Das war bislang vor allem die Taktik des Kreml und von Wagner-Chef Jewgeni Prigoschin. „Die Russen ziehen sich nicht zurück, weil sie trotz der hohen Verluste glauben, diese Stadt erobern zu müssen“, sagt Krause. „Putin drängt sie dazu.“ Es könne aber auch sein, dass die russische Seite so viele Kräfte gegen Bachmut einsetzt, um ukrainische Truppen zu binden, die ansonsten für eine Offensive an anderer Stelle vorgesehen waren. Ein Schachzug, den auch die ukrainische Armee in diesem Krieg immer wieder einsetzt: Scheinbar aussichtslose Gefechte werden in die Länge gezogen, weil jeder Soldat, der hier kämpft, an anderen Fronten fehlt.

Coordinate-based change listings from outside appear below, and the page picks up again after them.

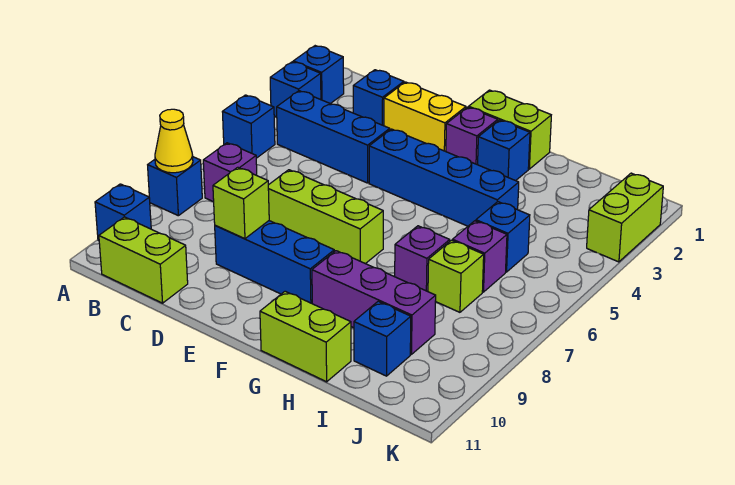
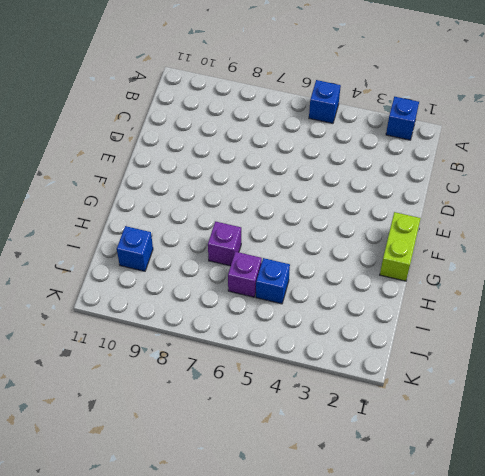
none -> blue brick A3 level 1
none -> blue brick A8 level 1
none -> blue brick A10 level 1

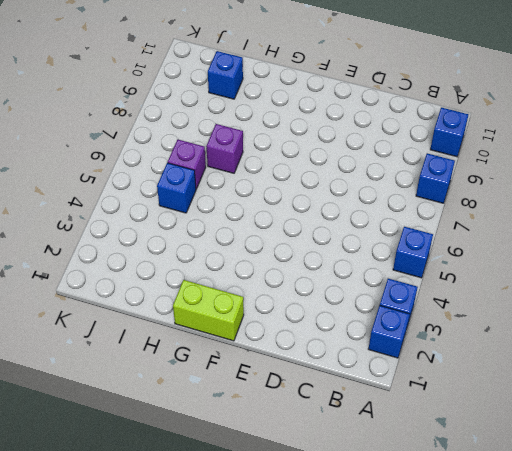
none -> blue brick B4:D4 level 1
none -> purple brick B7 level 1
none -> lime brick B11:C11 level 1

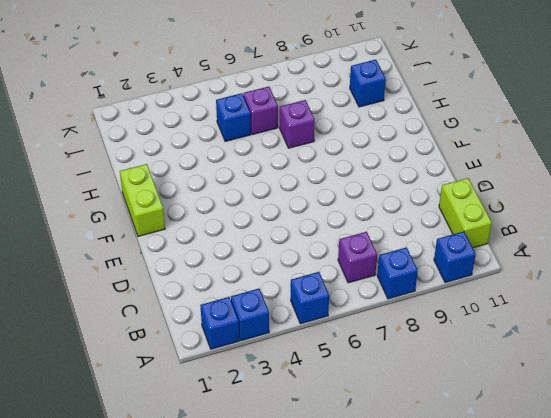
none -> blue brick B4:D4 level 1
none -> blue brick C2 level 1
none -> yellow brick D2:E2 level 1

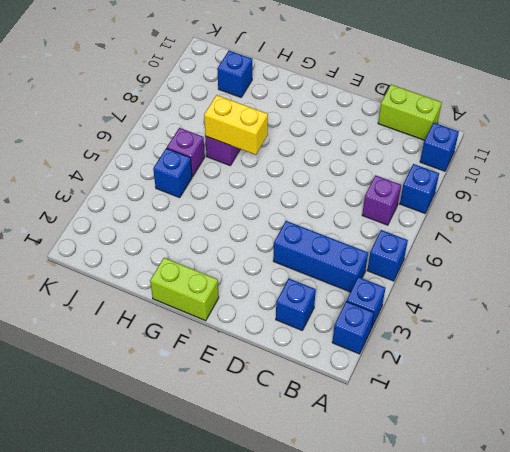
yellow brick G7:H7 level 2 -> yellow brick D2:E2 level 1
none -> lime brick D7:F7 level 1
none -> blue brick D9:F9 level 1
none -> blue brick E4:H4 level 1

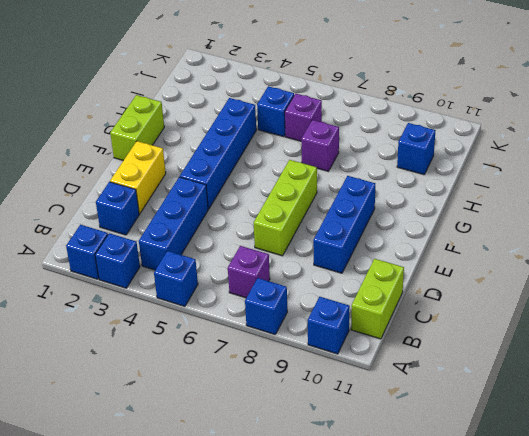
none -> purple brick F2 level 1
none -> blue brick G2 level 1
none -> purple brick G9:I9 level 1

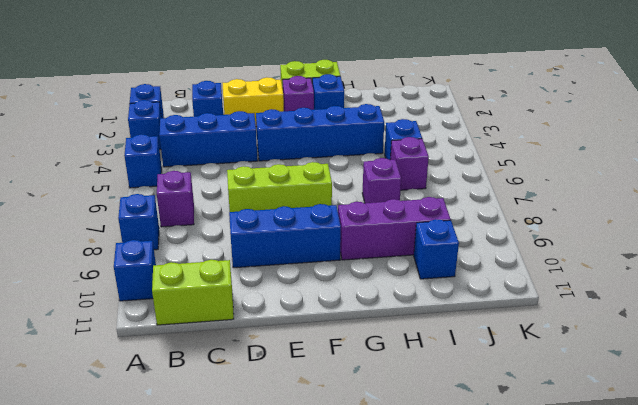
none -> lime brick G11:H11 level 1
none -> lime brick I7 level 1
none -> lime brick K2:K3 level 1

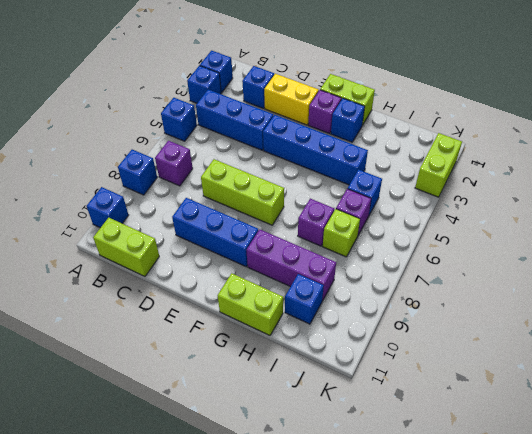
none -> yellow cone A8 level 2
none -> lime brick D9 level 2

Krieg in der Ukraine: Verluste der Russen in Bachmut sind gewaltig
Doch auch Selenskyj braucht seine Kräfte, um auf eine mögliche Offensive der Russen im Frühjahr reagieren zu können. Kiew könnte laut Militärbeobachtern deshalb zumindest einen Teil seiner Leute aus Bachmut abziehen. „Die ukrainischen Kräfte könnten sich, angesichts der durch Bilder mit Geolocation bestätigten Zerstörung der Eisenbahnbrücke über den Fluss im Nordosten von Bachmut am 3. März, von ihren Positionen am Ostufer des Bachmutka-Flusses zurückziehen“, schreibt das in den USA ansässige Institut für Kriegsstudien (ISW).
Zuletzt wurde darüber spekuliert, dass Selenskyj diesen Schritt auch deshalb nicht geht, weil er den russischen Truppen möglichst großen Schaden zufügen will. Denn die Gefechte sind zwar für beide Seiten verlustreich, aber die Verluste auf russischer Seite dürften deutlich höher sein als die auf ukrainischer Seite. „Es ist in solchen Gefechten immer die angreifende Seite, die ihre Soldaten einem hohen Verlustrisiko aussetzt“, sagt Sicherheitsexperte Krause. „Man kann davon ausgehen, dass Russland seit Beginn dieses Jahres etwa 30.000 Soldaten durch Tod oder Verwundung vor Bachmut verloren hat.“ Auch die Nato schätzt, dass Russland für jeden gefallenen Ukrainer in Bachmut mindestens fünf eigene Kämpfer verloren hat. Deshalb prognostiziert das ISW: Die Verteidigung von Bachmut sei so lange strategisch vernünftig, „wie dies russische Kräfte und Ausrüstung verzehrt und solange die ukrainischen Kräfte nicht exzessive Verluste erleiden“.